Visiting the “Ships, Clocks & Stars” exhibit at Mystic Seaport in Mystic, CT, confirms how successfully historians are following the traditions set by traveling art exhibitions. This exhibition from the National Maritime Museum in London is sponsored by United Technologies and Comcast.
The sextants, chronometers, and marine watches on exhibit are both works of art and artifacts that show the progress towards solving the problem of determining longitude, a mystery that consumed legislators, mariners, and inventors alike.
The incredible story that the exhibit retells is about the prize purse of £20,000 (equivalent to £2.58 million in 2016) offered for a method that could determine longitude within 30 minutes. Once these financial promises were made, John Harrison, a carpenter-turned-clockmaker, came to claim the reward for determining longitude. According to the artifacts in the exhibit:
“John Harrison’s watch had kept time within the most stringent limits of the 1714 Act, its error being just 39.2 seconds or 9.8 miles (15.8 km) at the latitude of Barbados.”
Unfortunately, the full purse was withheld when the Board of Longitude created additional requisites, including the production of similar timekeepers by other inventors.

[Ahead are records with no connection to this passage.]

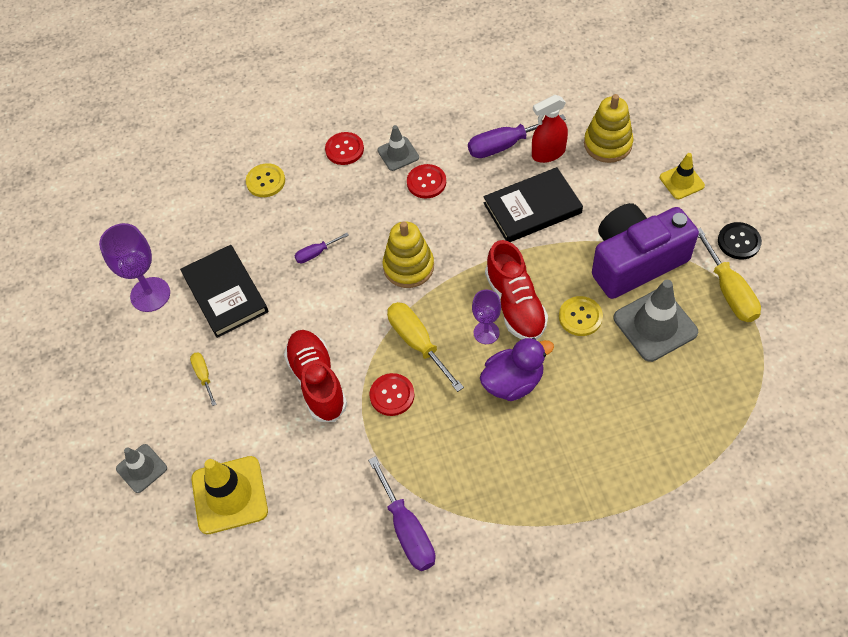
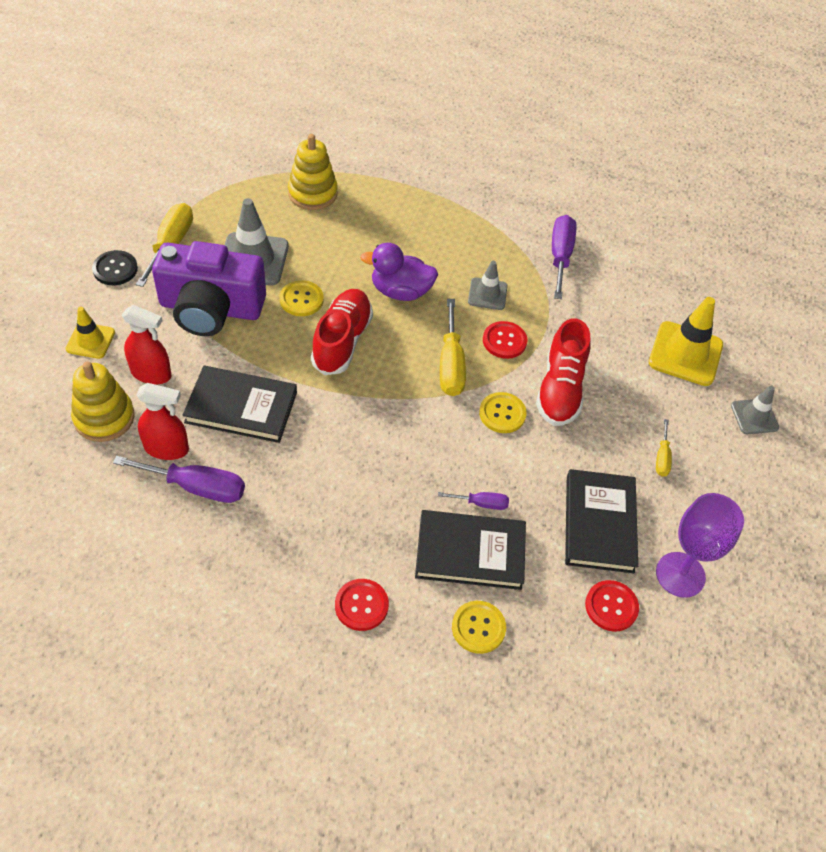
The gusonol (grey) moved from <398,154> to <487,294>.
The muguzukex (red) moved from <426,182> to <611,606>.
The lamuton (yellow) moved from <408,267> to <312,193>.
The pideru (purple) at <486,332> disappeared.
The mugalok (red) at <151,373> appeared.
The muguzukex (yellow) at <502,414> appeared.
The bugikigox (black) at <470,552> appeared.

They voted to award Harrison a portion, only £10,000, until other makers could produce similar timekeepers.
With successive inventions that improved upon his original design, Harrison did eventually collected £23,065, but only after many years of contention with the Board of Longitude.
The Quest for Longitude only has a few more days until it travels to its new location at 33.8650° S (latitude), 151.2094° E (longitude).
*Hint* Harrison could plot that location.